ISTANBUL -- Turkey's defence minister said Saturday that military officials with Turkey and the United States have begun work to create a "safe zone" along its border in northeastern Syria.
Turkey's official Anadolu news agency quoted Defence Minister Hulusi Akar as saying that generals from Turkey and the U.S. had begun work in a joint operations centre in the Turkish province of Sanliurfa to set up the zone and that joint helicopter patrols were set to begin.
Turkey has been pressing to control -- in co-ordination with the U.S. -- a 19-25 mile (30-40 kilometre) deep zone within civil war-ravaged Syria, running east of the Euphrates River all the way to the border with Iraq.

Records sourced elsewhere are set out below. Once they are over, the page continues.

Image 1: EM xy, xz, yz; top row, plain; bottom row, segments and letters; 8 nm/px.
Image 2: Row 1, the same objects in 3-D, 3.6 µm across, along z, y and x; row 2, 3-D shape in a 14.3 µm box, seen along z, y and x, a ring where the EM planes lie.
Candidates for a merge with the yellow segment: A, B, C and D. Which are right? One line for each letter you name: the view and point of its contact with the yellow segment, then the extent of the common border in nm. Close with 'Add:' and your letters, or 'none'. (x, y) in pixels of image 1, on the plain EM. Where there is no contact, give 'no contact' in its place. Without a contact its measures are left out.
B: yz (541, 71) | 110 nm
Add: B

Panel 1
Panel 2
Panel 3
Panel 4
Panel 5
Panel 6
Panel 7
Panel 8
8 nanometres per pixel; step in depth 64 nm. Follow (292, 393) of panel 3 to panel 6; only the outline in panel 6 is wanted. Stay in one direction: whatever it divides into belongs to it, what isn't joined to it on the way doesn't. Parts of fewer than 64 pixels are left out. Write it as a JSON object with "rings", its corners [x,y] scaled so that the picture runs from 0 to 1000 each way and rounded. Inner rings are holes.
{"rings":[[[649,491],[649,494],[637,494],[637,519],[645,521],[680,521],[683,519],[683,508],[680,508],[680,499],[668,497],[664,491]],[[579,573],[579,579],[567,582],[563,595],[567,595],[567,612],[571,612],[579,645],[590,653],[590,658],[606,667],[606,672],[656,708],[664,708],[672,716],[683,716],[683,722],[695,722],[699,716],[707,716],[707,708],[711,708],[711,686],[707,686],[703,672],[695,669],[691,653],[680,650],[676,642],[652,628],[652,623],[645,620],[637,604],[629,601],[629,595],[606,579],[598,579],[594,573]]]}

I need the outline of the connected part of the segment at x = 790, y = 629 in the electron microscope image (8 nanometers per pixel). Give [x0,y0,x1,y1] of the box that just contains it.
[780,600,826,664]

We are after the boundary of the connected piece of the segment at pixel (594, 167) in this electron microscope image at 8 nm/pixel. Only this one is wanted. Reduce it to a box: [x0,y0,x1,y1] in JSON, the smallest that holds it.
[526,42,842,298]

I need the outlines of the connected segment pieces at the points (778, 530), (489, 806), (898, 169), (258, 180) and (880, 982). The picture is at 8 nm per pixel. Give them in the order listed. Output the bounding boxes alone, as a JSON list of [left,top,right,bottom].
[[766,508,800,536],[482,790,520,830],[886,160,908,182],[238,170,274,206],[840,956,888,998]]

Turkey wants the region along its border to be clear of Syrian Kurdish forces and has threatened on numerous occasions to launch a new operation in Syria against Syrian Kurdish forces if such a zone is not established.
Turkey sees the Syrian Kurdish fighters, who make up the majority of the Syrian Democratic Forces and are allied with the U.S., as terrorists aligned with a Kurdish insurgency within Turkey. American troops are stationed in northeast Syria, along with the Kurdish forces, and have fought the Islamic State group together. The differing positions on the Kurdish fighters have become a major source of tension between NATO allies Turkey and the U.S.
Syria's government has called the agreement reached earlier this month for a safe zone a serious escalation that violates its sovereignty. It said it was part of Turkey's "expansionist ambitions" in Syria, aided by Washington and its Syrian allies, the Kurdish-led forces.
Akar on Saturday also criticized the Syrian government for violating a de-escalation agreement in northwestern Idlib province after it captured a string of villages.
He said Turkey would retaliate if observations posts manned by Turkish troops are attacked.